Juez falla contra el Pentágono por retaliación ilegal contra Anthropic
Un juez federal determinó que el Departamento de Defensa de EE.UU. violó la Primera Enmienda al calificar a Anthropic como riesgo en la cadena de suministro por negarse a permitir el uso de su IA para vigilancia masiva de estadounidenses.
Un juez federal falló a favor de Anthropic en su reclamo contra el Departamento de Defensa (DoD) de Estados Unidos. La decisión establece que la designación de la empresa de IA como "riesgo en la cadena de suministro" fue una retaliación ilegal por su negativa a permitir que su tecnología Claude se use para vigilancia masiva de personas estadounidenses.

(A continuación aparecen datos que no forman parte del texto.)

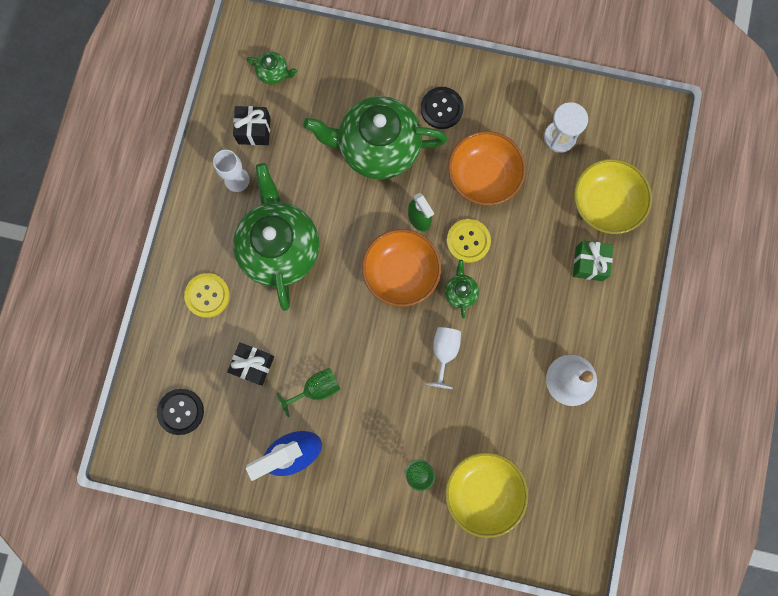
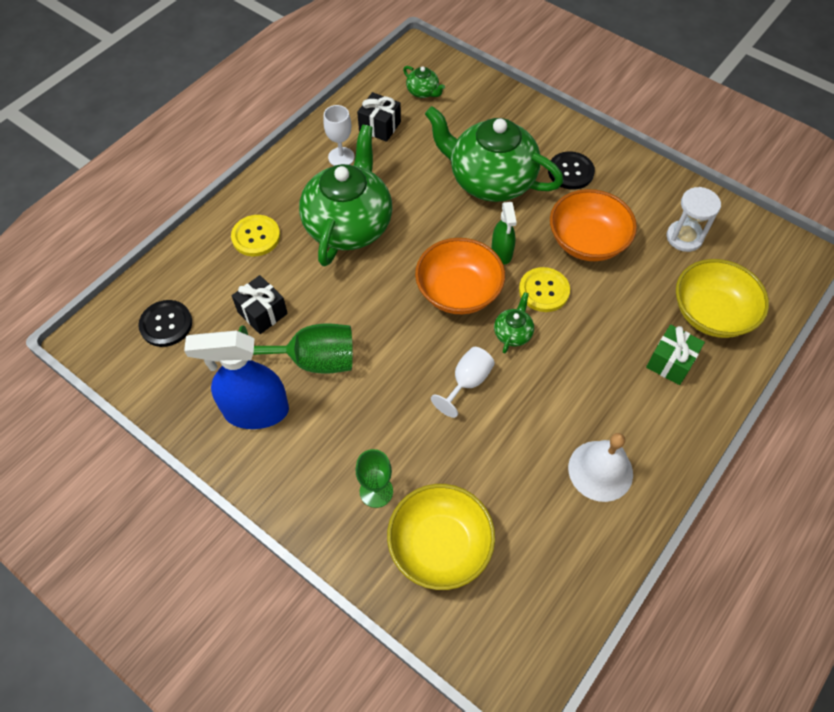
camera: 25 degrees right, 20 degrees down
green goblet [277,368,340,417] -> green goblet [239,324,353,374], size x1.58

Según la sentencia, esta medida del Pentágono violó la Primera Enmienda al castigar el discurso protegido de la compañía. La Electronic Frontier Foundation (EFF), que presentó briefs de amicus curiae junto a otras organizaciones, celebró el fallo. Aunque el juez dejó abierta la pregunta más amplia sobre si las políticas de uso de una empresa constituyen en sí mismas expresión protegida.

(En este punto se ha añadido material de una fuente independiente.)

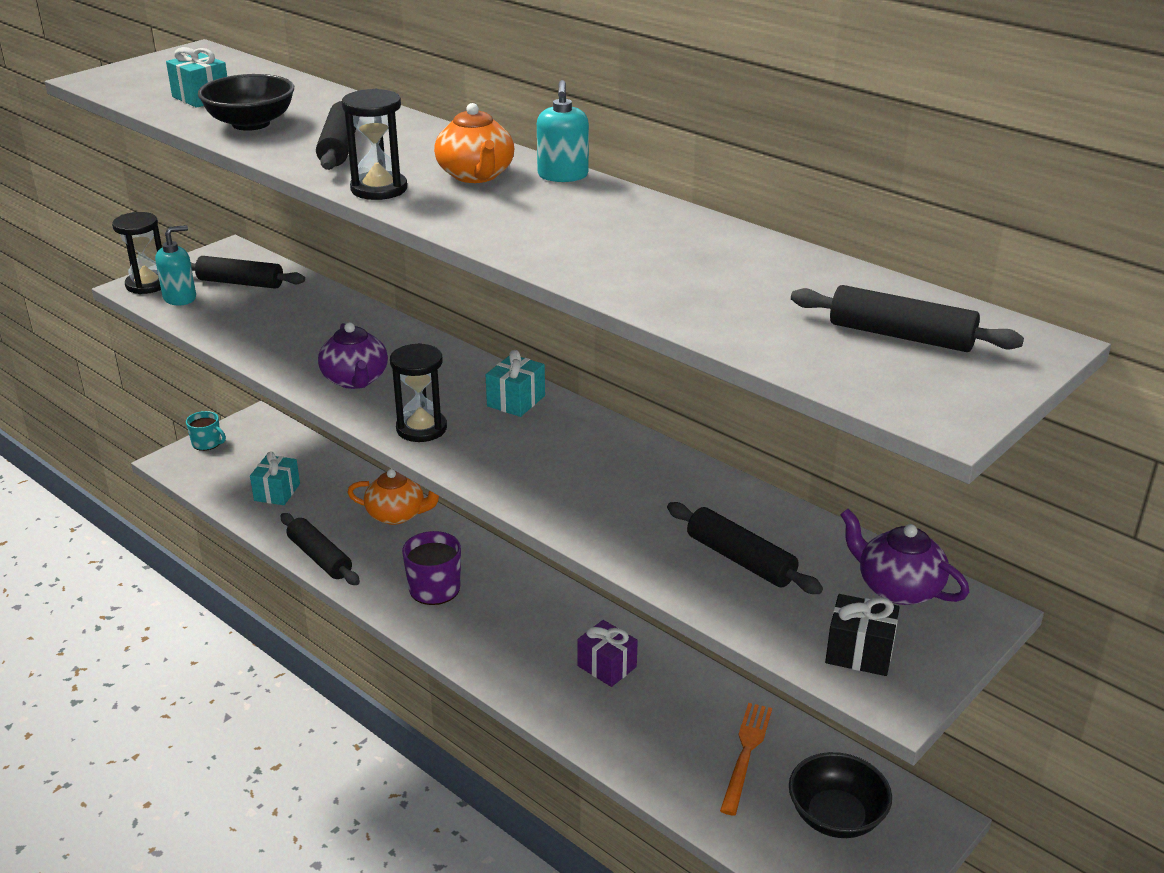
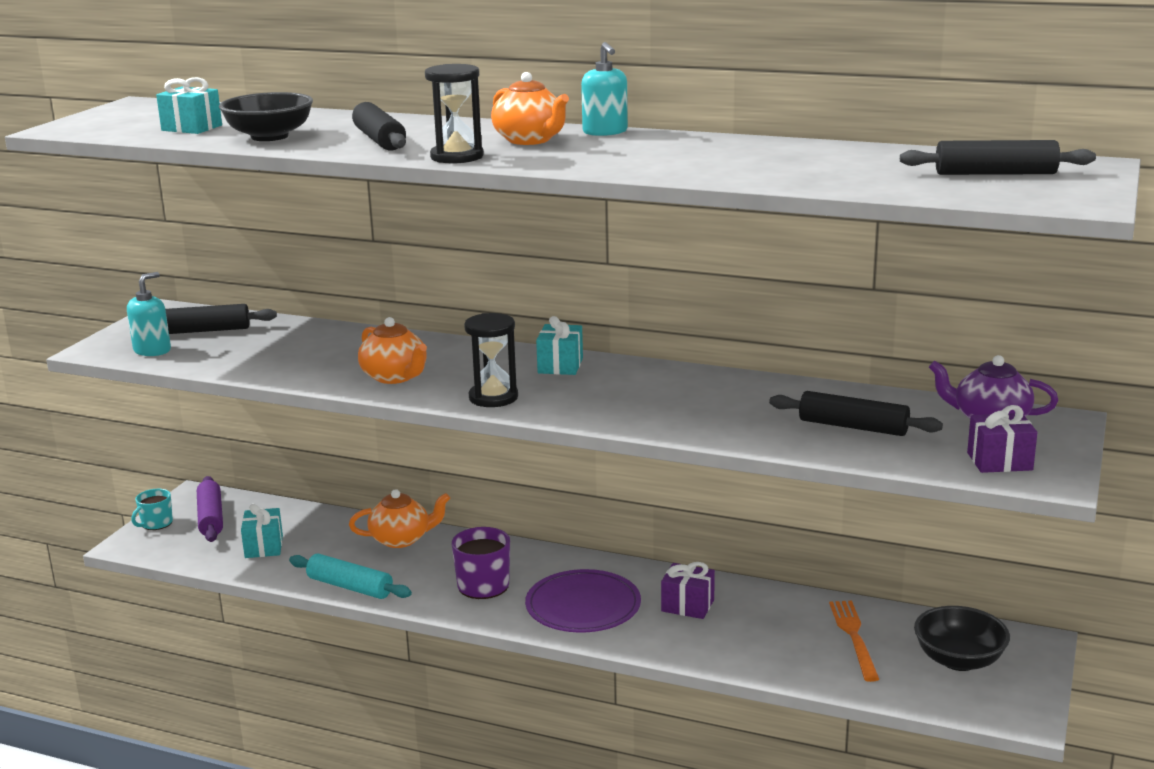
camera: 20 degrees left, 10 degrees down
black hourglass [112,212,162,294] -> none
turquoise mug [186,411,226,451] -> turquoise mug turned 120 degrees clockwise [131,489,173,530]
black rolling pin [281,513,360,585] -> turquoise rolling pin [289,554,412,599]
purple teapot [318,322,388,389] -> orange teapot [358,317,427,384]
black gift [825,594,900,676] -> purple gift [967,405,1038,473]
none -> purple rolling pin [197,476,223,542]
none -> purple plate [525,569,641,633]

El conflicto comenzó en febrero de 2026, cuando el gobierno amenazó con penalizar a Anthropic a menos que abandonara su postura. La empresa había fijado límites claros: no quería que su IA sirviera para vigilancia masiva de estadounidenses ni para armas autónomas. En respuesta, el DoD la etiquetó como riesgo de seguridad nacional, lo que equivale a una lista negra que impide su uso en proyectos gubernamentales y con contratistas.

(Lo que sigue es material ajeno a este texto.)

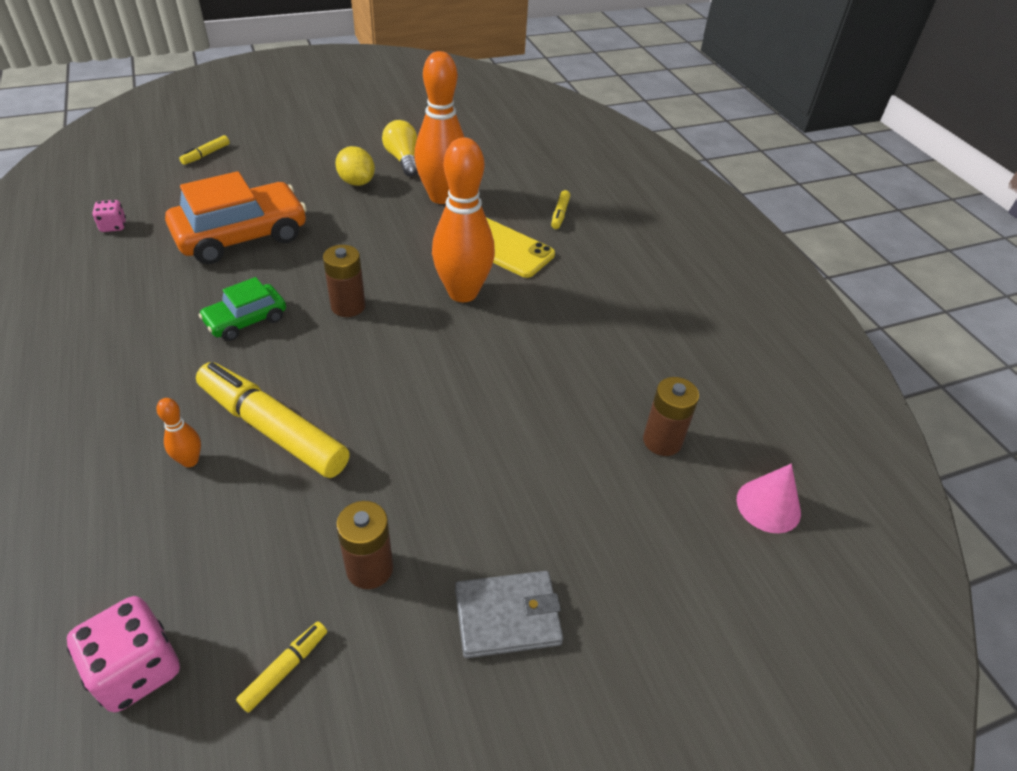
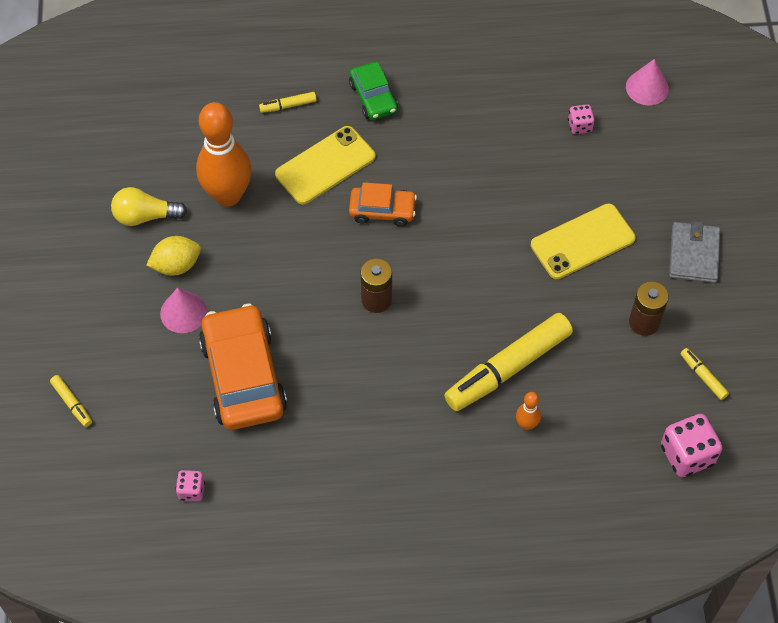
camera: 70 degrees left, 15 degrees up
green car [199,277,286,341] -> green car moved to [349,62,398,120]
orange bowling pin [432,137,495,302] -> orange car [349,182,417,226]
yellow marker [551,190,570,229] -> yellow marker turned 135 degrees clockwise [259,92,317,113]
brown battery [643,377,699,456] -> pink dice [568,104,595,134]
none -> pink cone [160,288,207,333]
none -> yellow phone [531,204,636,279]

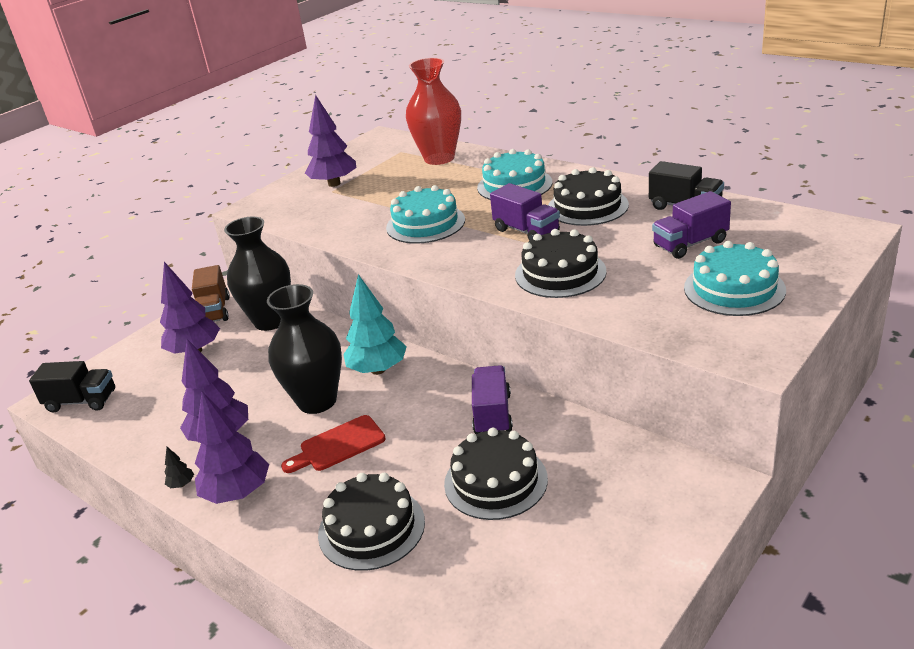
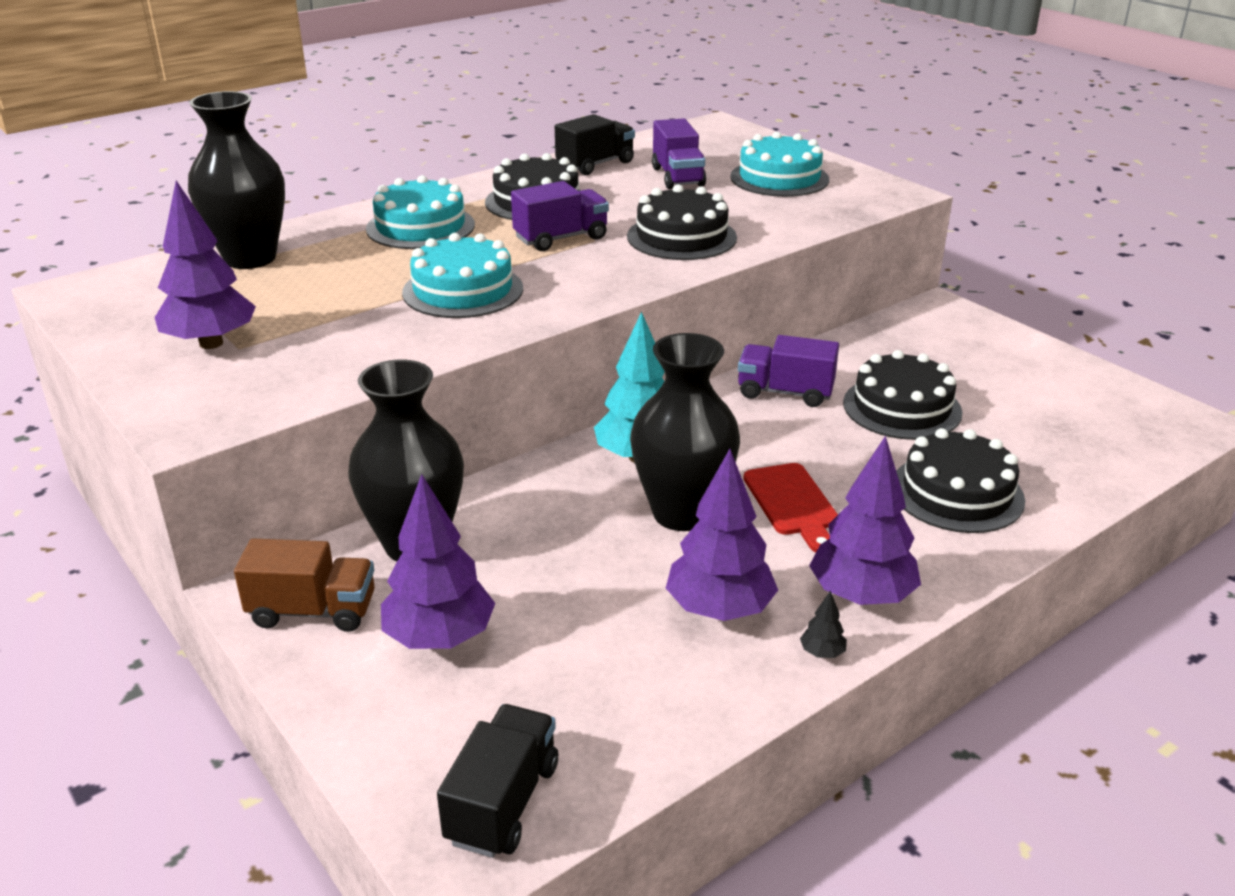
camera: 80 degrees left, 0 degrees up
red vase [406,58,461,165] -> black vase [188,91,285,269]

Esta no es una defensa ciega de Anthropic. La compañía, como muchas otras en el sector de la inteligencia artificial, no es un ejemplo moral intachable y en el futuro podría permitir usos de sus herramientas que generen preocupación. Sin embargo, el principio es claro: el gobierno no puede castigar a una empresa por expresar preferencias sobre usos inconstitucionales de su tecnología.
Desde MamaLibre siempre defendemos que las decisiones sobre vigilancia no deberían resolverse en negociaciones cerradas entre militares y empresas tecnológicas. La EFF lo señaló con claridad: no queremos un sistema donde la privacidad de millones dependa de los caprichos de unas pocas corporaciones. El fallo reconoce el peligro de permitir que el Estado use acusaciones infundadas de riesgo de seguridad nacional para silenciar críticas.
El problema de fondo sigue sin resolverse. El Congreso de EE.UU. ha evitado legislar salvaguardas claras para la privacidad, dejando que sean las empresas privadas las que decidan cuándo cooperan o no con la vigilancia estatal. Esta dependencia es riesgosa tanto para los derechos individuales como para el control democrático.
En el contexto de las redes federadas y las tecnologías libres que cubrimos habitualmente, este caso refuerza la necesidad de reducir la dependencia de grandes actores corporativos. Cuando una sola empresa concentra poder tecnológico, su relación con el Estado puede determinar el nivel de vigilancia al que estamos expuestos. Alternativas descentralizadas, software libre y cifrado robusto siguen siendo las herramientas más confiables para proteger nuestra autonomía digital.
La EFF concluyó que es hora de que los legisladores asuman su responsabilidad. No deberíamos tener que confiar en que una empresa de IA ponga límites éticos al Pentágono. La protección de la privacidad debe ser una política pública, no un gesto voluntario de corporaciones.